EUR cohorts were combined in a GWAS meta-analysis (Table 1). For AFR, we performed meta-analysis between the MVP, PGC and Yale–Penn cohorts. For AMR and EAS, only MVP included data so no meta-analysis was possible within these ancestries. GWAS meta-analyses were conducted using inverse variance weighing in METAL⁵² for both EUR and AFR. For within-ancestry meta-analyses, there were 42,281 EUR cases with 843,744 controls, and 19,065 AFR cases with 104,143 controls. The multi-ancestry meta-analysis⁵³ included 1,044,620 total participants of EUR, AFR, AMR and EAS ancestries. Sex-stratified analysis was conducted in the only cohort available individual GWAS for the analysis—the MVP (Supplementary Fig. 7).

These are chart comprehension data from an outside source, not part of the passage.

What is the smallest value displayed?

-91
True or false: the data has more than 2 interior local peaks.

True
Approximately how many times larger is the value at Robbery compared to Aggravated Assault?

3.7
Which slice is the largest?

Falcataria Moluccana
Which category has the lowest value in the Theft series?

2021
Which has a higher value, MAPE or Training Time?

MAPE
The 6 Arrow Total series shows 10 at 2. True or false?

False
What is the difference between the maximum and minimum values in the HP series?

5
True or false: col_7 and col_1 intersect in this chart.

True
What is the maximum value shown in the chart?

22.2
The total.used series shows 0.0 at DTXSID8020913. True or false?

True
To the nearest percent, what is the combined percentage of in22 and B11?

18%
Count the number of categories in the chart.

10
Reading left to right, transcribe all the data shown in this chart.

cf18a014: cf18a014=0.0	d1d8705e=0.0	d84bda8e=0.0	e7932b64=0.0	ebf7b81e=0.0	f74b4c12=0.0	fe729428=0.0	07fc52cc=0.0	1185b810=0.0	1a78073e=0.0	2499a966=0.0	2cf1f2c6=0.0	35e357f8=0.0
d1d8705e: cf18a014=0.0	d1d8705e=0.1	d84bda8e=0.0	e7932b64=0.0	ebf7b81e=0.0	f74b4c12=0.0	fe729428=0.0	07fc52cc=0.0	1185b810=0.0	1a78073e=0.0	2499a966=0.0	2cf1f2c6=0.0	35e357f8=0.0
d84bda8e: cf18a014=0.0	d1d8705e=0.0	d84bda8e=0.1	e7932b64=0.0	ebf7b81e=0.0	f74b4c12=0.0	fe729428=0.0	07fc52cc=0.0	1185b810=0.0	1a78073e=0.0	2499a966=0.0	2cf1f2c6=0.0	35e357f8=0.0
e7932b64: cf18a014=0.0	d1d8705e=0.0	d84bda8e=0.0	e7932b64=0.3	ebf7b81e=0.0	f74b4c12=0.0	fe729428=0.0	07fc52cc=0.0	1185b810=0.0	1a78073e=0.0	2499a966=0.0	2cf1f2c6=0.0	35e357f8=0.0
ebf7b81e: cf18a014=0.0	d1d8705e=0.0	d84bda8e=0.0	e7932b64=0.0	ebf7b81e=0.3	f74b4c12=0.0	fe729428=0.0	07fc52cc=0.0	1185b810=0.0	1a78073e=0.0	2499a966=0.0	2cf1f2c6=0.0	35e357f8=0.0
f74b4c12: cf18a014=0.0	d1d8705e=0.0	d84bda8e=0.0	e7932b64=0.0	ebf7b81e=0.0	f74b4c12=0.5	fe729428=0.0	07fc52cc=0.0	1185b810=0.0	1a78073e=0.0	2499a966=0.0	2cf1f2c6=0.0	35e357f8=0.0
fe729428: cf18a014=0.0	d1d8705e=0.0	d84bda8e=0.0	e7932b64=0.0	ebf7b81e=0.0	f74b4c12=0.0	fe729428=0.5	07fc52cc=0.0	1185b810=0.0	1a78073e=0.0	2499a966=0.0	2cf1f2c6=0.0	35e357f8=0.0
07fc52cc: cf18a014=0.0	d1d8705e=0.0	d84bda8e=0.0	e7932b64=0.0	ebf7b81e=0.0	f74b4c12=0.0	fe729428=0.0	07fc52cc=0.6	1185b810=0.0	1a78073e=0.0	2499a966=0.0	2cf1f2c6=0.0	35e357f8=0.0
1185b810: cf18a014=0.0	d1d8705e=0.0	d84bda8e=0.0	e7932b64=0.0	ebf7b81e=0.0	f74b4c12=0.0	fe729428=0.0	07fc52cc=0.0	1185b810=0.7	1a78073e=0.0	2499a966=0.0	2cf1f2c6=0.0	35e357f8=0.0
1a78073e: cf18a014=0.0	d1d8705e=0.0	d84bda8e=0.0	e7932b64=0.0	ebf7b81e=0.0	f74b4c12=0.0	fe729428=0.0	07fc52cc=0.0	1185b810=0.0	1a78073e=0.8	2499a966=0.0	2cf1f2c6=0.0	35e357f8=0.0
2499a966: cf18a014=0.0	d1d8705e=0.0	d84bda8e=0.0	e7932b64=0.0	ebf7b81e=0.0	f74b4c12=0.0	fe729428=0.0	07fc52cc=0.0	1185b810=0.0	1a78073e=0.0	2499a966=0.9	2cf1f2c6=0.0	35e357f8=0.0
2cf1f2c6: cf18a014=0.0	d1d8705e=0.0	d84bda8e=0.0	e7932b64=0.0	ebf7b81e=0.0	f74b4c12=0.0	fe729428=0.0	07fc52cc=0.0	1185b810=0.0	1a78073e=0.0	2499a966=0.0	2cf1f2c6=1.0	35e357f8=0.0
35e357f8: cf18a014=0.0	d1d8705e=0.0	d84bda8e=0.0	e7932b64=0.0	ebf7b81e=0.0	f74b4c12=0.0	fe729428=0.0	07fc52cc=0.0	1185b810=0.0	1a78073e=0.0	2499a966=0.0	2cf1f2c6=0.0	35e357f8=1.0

LDSC and SNP-based heritability

LDSC was used to calculate SNP-based heritability on the liability scale, using a lifetime population prevalence⁵⁴ of 2% and a sample prevalence of 5% for EUR, 13.2% for AFR, and 7.2% for AMR within the MVP⁵⁵. We used the lifetime population prevalence reported in the PGC/deCODE/iPSYCH1 cannabis paper¹⁰ for comparability. Typically, calculating SNP-based heritability depends on reliable reference ancestry to account for nonindependence of some variance due to LD. This is easily done for EUR, but admixed non-European ancestries pose a statistical challenge. Covariate LDSC¹² uses sample covariates such as those derived from principal components analysis (a dimension reduction technique that produces eigenvalues for each variant) carried out in the study sample to adjust LD scores to enable calculation of SNP heritability in each ancestry using sample-specific LD scores. LDSC as implemented by the Complex Traits Genomics Virtual Lab⁵⁶ was used to estimate genetic correlations⁵⁷ to identify common genetic architecture across all 1,335 traits available for comparison. Additionally, LDSC was used to compare genetic correlations between CanUD and cannabis use (from a previously published study¹⁸).